Once the rising was over a debate developed as to whether it was an error – either tactical or strategic. The Mensheviks especially the exiled leaders Georgi Plekhanov and Pavel Axelrod thought it was. The Social Democrats should not have tried to take power because this was not a socialist but a bourgeois revolution. The Mensheviks in Russia too, despite having supported the rising, began to criticise their own headstrong actions. Trotsky and Lenin staunchly stood by the rising.

Trotsky argued in his work 1905: “But in a developing revolutionary situation a planned retreat is, from the start, unthinkable. A party may have the masses behind it while it is attacking, but that does not mean that it will be able to lead them away at will in the midst of the attack. It is not only the party that leads the masses: the masses, in turn, sweep the party forward. And this will happen in any revolution, however powerful its organisation. Given such conditions, to retreat without battle may mean the party abandoning the masses under enemy fire.”

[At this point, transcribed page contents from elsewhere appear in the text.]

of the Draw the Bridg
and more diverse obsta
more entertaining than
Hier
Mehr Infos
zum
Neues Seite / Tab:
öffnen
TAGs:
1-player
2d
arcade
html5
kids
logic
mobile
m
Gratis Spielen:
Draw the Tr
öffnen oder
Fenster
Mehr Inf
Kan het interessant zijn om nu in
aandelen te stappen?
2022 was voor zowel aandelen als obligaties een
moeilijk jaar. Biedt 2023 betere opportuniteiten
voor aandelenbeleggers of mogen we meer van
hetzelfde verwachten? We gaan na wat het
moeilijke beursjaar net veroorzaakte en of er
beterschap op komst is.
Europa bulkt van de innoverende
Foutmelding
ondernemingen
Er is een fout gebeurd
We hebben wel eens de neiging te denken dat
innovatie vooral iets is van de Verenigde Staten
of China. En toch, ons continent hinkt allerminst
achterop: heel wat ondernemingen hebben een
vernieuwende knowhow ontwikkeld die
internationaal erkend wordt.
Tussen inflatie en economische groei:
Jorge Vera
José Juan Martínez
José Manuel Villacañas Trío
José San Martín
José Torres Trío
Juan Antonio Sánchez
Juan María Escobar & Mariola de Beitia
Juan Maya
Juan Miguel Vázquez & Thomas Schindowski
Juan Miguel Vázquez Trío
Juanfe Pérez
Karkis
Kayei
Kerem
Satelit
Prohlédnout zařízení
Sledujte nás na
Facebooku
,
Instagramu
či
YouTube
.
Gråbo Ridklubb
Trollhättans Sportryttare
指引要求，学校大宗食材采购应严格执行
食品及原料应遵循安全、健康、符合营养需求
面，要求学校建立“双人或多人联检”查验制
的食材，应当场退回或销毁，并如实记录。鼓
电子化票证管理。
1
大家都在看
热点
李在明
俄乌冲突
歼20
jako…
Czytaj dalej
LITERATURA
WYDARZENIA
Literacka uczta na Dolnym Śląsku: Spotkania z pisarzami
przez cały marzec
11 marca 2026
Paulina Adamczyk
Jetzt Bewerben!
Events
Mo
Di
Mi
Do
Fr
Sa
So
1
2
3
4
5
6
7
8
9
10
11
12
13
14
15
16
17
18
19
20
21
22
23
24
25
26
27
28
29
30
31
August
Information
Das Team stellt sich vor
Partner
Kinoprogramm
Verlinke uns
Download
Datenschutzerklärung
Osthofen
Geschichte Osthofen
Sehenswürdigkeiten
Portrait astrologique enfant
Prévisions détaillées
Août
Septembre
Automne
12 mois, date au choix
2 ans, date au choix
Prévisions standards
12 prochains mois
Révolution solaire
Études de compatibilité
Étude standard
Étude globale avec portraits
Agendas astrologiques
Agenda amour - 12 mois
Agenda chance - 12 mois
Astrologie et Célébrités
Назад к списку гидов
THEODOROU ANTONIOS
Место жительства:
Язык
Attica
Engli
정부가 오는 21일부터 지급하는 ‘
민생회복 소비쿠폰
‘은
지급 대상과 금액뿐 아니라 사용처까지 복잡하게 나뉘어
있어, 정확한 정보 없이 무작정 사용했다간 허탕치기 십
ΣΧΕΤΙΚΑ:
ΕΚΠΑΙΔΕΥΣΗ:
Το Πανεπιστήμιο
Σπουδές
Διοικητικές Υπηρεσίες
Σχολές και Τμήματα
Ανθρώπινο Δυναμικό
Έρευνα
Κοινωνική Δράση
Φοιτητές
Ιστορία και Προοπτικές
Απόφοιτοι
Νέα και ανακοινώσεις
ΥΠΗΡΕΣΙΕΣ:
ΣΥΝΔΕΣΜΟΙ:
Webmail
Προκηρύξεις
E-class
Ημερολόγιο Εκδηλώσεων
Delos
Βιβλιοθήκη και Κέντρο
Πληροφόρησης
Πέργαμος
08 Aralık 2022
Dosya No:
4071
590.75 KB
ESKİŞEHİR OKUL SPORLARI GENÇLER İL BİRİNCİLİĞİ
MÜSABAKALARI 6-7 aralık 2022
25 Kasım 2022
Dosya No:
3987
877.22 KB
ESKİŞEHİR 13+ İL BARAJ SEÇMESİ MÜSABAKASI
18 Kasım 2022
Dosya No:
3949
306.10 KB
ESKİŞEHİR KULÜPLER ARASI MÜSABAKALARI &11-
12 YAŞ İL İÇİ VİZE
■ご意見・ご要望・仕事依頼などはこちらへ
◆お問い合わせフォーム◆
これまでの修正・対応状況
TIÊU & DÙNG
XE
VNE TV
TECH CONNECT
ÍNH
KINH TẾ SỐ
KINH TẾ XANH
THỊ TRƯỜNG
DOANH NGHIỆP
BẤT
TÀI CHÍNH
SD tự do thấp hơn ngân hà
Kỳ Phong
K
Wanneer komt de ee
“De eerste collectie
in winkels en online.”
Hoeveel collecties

He goes on: “The army’s political mood, that great unknown of every revolution, can be determined only in the process of a clash between the soldiers and the people. The army’s crossing over to the camp of the revolution is a moral process; but it cannot be brought about by moral means alone… Only when the soldiers become convinced that the people have come out into the streets for a life-and-death struggle – not to demonstrate against the government but to overthrow it – does it become psychologically possible for them to cross over to the side of the people. Thus an insurrection is, in essence, not so much a struggle against the army as a struggle for the army. The more stubborn, far-reaching, and successful the insurrection, the more probable – indeed inevitable – is a fundamental change in the attitude of the troops.”

Lenin totally agreed with this analysis, harshly rejecting the view of Plekhanov that the uprising was a mistake, but also making a self-criticism of the way the revolutionaries had prepared the uprising.

“In December, we, the leaders of the Social-Democratic proletariat, were like a commander-in-chief who has deployed his troops in such an absurd way that most of them took no active part in the battle. The masses of the workers demanded, but failed to receive, instructions for resolute mass action.

“Thus, nothing could be more short-sighted than Plekhanov’s view, seized upon by all the opportunists, that the strike was untimely and should not have been started, and that ‘they should not have taken to arms’. On the contrary, we should have taken to arms more resolutely, energetically and aggressively; we should have explained to the masses that it was impossible to confine things to a peaceful strike and that a fearless and relentless armed fight was necessary. And now we must at last openly and publicly admit that political strikes are inadequate; we must carry on the widest agitation among the masses in favour of an armed uprising and make no attempt to obscure this question by talk about ‘preliminary stages’, or to befog it in any way.

“We would be deceiving both ourselves and the people if we concealed from the masses the necessity of a desperate, bloody war of extermination, as the immediate task of the coming revolutionary action.”

For all their mistakes, the defeated Moscow fighters of 1905 prepared the way for the victorious fighters of October 1917.